══ Exercise materials ══

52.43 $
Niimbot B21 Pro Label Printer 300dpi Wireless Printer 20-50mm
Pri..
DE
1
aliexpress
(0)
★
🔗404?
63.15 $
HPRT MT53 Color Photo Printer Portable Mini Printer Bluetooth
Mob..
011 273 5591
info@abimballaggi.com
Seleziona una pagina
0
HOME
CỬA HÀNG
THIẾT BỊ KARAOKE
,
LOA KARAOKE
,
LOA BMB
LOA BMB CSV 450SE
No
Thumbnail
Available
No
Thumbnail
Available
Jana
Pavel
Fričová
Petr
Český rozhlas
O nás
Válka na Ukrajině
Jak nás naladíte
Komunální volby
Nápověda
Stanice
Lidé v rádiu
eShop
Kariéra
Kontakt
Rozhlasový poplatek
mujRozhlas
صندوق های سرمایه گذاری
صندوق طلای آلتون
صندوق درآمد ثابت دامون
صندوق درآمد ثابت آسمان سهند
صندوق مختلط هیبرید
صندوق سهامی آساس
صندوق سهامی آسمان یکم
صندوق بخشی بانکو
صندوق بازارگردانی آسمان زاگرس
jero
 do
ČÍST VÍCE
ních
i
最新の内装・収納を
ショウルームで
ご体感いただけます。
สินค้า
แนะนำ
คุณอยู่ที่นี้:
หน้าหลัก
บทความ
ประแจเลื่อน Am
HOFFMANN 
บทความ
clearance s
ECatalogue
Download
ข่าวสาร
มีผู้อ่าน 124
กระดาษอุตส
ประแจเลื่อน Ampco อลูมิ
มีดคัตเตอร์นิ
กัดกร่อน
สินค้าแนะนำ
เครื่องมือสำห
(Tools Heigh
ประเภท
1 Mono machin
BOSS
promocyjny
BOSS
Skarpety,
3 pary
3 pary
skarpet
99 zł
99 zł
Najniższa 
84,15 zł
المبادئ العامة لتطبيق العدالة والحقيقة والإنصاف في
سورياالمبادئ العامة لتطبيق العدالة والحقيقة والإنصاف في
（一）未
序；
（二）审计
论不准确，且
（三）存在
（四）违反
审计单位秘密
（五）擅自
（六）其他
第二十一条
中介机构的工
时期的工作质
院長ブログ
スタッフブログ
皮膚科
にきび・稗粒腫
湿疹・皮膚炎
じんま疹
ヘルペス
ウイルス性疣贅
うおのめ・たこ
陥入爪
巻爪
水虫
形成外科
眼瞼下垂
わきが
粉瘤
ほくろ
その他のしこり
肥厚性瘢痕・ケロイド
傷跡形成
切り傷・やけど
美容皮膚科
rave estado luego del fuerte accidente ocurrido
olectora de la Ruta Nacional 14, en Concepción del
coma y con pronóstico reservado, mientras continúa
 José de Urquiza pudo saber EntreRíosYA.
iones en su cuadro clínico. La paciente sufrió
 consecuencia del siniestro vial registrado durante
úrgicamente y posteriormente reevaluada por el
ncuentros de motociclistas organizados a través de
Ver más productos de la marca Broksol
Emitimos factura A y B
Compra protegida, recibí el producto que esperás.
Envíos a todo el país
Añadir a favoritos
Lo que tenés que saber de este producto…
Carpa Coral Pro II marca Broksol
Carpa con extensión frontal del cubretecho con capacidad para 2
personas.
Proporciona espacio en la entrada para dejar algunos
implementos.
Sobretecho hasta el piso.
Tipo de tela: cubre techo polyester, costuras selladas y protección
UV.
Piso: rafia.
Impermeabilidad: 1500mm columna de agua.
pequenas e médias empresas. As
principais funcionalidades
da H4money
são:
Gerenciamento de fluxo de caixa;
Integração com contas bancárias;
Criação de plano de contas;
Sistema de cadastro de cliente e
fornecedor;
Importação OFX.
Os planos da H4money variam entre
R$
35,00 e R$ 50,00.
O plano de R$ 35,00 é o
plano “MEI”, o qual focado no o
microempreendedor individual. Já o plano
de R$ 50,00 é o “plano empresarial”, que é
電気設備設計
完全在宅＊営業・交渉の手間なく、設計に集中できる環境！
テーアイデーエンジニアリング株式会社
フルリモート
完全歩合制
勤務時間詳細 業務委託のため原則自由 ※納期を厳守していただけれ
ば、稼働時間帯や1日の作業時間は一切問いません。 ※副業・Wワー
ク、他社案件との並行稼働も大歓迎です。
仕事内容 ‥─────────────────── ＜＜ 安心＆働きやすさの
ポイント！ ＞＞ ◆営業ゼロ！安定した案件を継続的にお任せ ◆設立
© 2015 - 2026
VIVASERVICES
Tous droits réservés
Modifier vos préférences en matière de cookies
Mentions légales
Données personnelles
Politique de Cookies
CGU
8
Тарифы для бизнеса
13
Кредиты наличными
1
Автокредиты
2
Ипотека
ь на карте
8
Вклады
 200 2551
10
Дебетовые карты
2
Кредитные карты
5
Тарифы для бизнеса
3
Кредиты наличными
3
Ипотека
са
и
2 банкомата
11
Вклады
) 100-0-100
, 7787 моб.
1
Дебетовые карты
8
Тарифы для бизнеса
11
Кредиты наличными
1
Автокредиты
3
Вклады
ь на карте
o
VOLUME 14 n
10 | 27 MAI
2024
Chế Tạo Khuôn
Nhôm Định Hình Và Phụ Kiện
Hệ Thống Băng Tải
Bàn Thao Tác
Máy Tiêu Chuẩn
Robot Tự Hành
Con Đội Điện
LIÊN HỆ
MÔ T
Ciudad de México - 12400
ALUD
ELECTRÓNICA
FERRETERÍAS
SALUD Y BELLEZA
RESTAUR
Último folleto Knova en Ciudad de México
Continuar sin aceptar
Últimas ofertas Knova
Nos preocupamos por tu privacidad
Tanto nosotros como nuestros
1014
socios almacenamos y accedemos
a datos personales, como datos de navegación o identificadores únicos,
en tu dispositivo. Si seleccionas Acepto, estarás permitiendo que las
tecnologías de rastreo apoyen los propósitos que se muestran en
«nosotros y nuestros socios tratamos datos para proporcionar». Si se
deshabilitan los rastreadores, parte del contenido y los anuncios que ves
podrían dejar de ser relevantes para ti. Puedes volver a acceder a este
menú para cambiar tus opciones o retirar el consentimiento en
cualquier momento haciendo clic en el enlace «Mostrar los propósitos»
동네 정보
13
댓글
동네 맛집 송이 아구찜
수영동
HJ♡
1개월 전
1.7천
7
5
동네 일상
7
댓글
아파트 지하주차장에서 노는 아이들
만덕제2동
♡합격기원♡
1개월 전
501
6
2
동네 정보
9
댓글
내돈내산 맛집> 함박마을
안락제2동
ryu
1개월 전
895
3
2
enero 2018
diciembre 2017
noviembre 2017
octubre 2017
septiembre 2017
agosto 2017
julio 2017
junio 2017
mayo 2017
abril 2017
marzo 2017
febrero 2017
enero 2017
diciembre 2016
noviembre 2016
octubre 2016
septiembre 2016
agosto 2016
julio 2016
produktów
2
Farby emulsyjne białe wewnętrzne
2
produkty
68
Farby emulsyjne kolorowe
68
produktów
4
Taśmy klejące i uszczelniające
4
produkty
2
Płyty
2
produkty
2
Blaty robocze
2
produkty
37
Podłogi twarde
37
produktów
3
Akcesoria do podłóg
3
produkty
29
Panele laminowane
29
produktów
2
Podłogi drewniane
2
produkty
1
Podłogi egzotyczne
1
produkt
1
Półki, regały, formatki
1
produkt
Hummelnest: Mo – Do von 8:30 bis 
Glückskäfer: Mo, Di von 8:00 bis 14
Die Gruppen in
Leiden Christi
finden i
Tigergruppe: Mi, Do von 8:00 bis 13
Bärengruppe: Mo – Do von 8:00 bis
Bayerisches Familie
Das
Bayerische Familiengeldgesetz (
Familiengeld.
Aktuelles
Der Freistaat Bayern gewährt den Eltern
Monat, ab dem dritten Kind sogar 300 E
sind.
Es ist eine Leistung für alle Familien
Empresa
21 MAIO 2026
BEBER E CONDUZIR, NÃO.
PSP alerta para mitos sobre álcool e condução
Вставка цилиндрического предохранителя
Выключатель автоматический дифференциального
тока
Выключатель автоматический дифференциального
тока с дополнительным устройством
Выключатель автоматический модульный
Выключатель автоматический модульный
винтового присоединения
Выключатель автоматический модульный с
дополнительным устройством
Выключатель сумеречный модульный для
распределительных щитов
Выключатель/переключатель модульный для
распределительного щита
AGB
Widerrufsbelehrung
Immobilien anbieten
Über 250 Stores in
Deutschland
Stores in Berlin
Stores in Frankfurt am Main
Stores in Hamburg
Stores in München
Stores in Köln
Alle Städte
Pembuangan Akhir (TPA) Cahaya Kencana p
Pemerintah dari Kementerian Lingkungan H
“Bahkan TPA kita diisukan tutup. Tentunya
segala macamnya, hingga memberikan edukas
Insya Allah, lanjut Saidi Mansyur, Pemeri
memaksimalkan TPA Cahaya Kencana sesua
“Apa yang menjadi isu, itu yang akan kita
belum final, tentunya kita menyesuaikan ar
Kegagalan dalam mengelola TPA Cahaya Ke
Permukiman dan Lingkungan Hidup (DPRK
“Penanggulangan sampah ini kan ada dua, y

═══

In the records above, find each line holding "Knova" and copy it.

Último folleto Knova en Ciudad de México
Últimas ofertas Knova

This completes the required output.